One thing about hip-hop is that it is born from culture, with a peppering of personal perceptions and experiences.
Your local fish and chip shop parking lot could behold cyphers as authentic as any New York basketball court – if the passion is there.
Alas, it is to be found in communities and thus lost in translation – naturally there are cultural and language barriers to overcome, vernacular, different social norms and practices. It goes on.
But as the Mighty Mos Def once said, “You don’t have to understand it. You can feel it. The vibrations are past understanding.”
Enter RENEGADO: an award-winning Brazilian rapper on a mission. Fire, fuego, feu, fogo – whatever your tongue, he has it in his own way.
Employing characteristics of North American rap with Brazilian cheek and Latin American rhythms, he is a prime example of how malleable hip-hop can be. Socially motivated and musically talented, Renegado was born for this.
“I found rap in my early teens and it was love at first sight. I started rapping at age thirteen, and devoted it to social work. I am part of my community association from 13 years of age and have always acted from that basis. Rap adapts easily to any place it goes, for dealing with the everyday issues of young people. Today, in Brazil, there is no doubt that rap is the spokesperson of the youth.
“I firmly believe that rap only becomes legitimate when it understands the culture it comes from.”
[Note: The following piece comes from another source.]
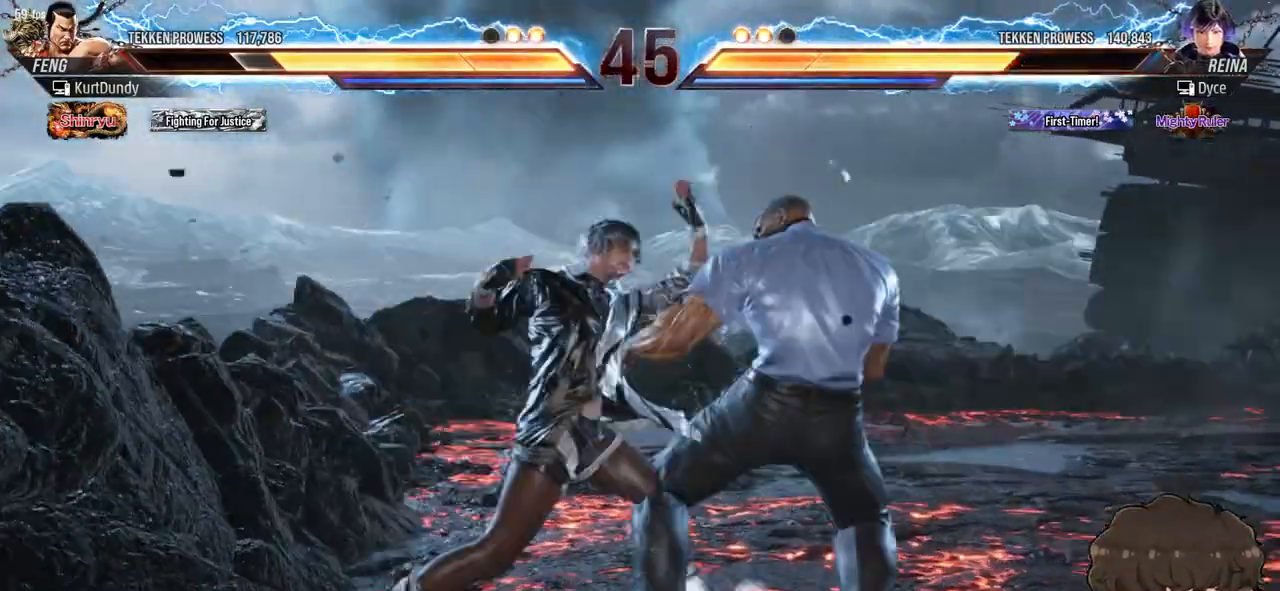
{"buttons": [], "events": [[17, "TRIANGLE", "down"], [67, "TRIANGLE", "up"], [133, "TRIANGLE", "down"], [183, "TRIANGLE", "up"], [250, "TRIANGLE", "down"], [283, "TRIANGLE", "up"]]}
Ambition is rife in his music, mashing youth’s ardor with social strains; and as a determined individual, his desires are not solely contained within his immediate surroundings.
“The world around me serves me as a source of inspiration. I try to stay focused on general topics that are part of people's lives because I believe that my music has to be their companion. I believe this is due to the fact that my music was born without borders, without prejudice. I want to take my music to as many people as possible and unite all the tribes. I think this focus is being achieved.”
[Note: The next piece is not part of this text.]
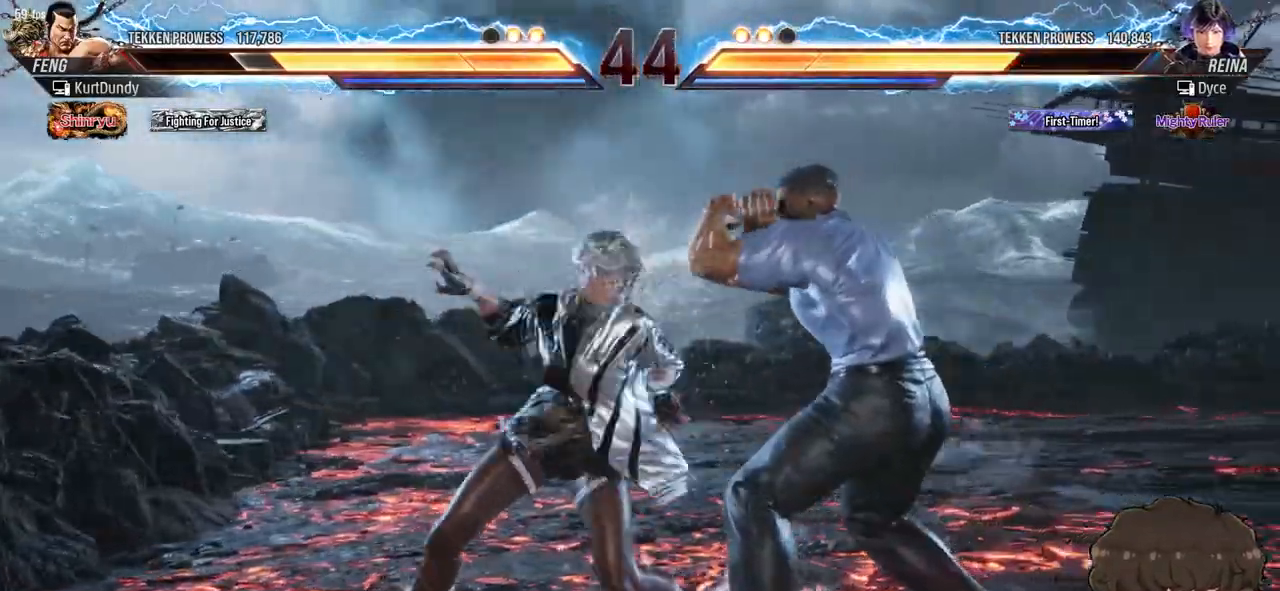
{"buttons": ["TRIANGLE"], "events": [[133, "TRIANGLE", "down"], [150, "TRIANGLE", "up"], [267, "TRIANGLE", "down"], [333, "TRIANGLE", "up"], [367, "TRIANGLE", "down"], [417, "TRIANGLE", "up"], [483, "TRIANGLE", "down"]]}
Despite winning the 2008 Hutuz Prize for Best New Artist, Renegado’s charge is not critically or commercially driven.
“In producing my first album I was certain that this was the journey I wanted to take without worrying about the market, but I am happy to go where the music leads me. For me success is having as many people understand the purpose of my music as possible, and trying to engage them with the truth and strength that I bring in my verses.
“The new album is ready and I'm in the process of designing the new show and tour. I intend to extend the performance of my work to new fans and take my music to other tribes.”
Renegado will be performing as part of the Pura Vida Latin Music Festival, that is lighting up the streets of Canberra this October. The man himself will be playing at ANU Bar on Thursday October 4. Tickets are through Ticketek for $41.05.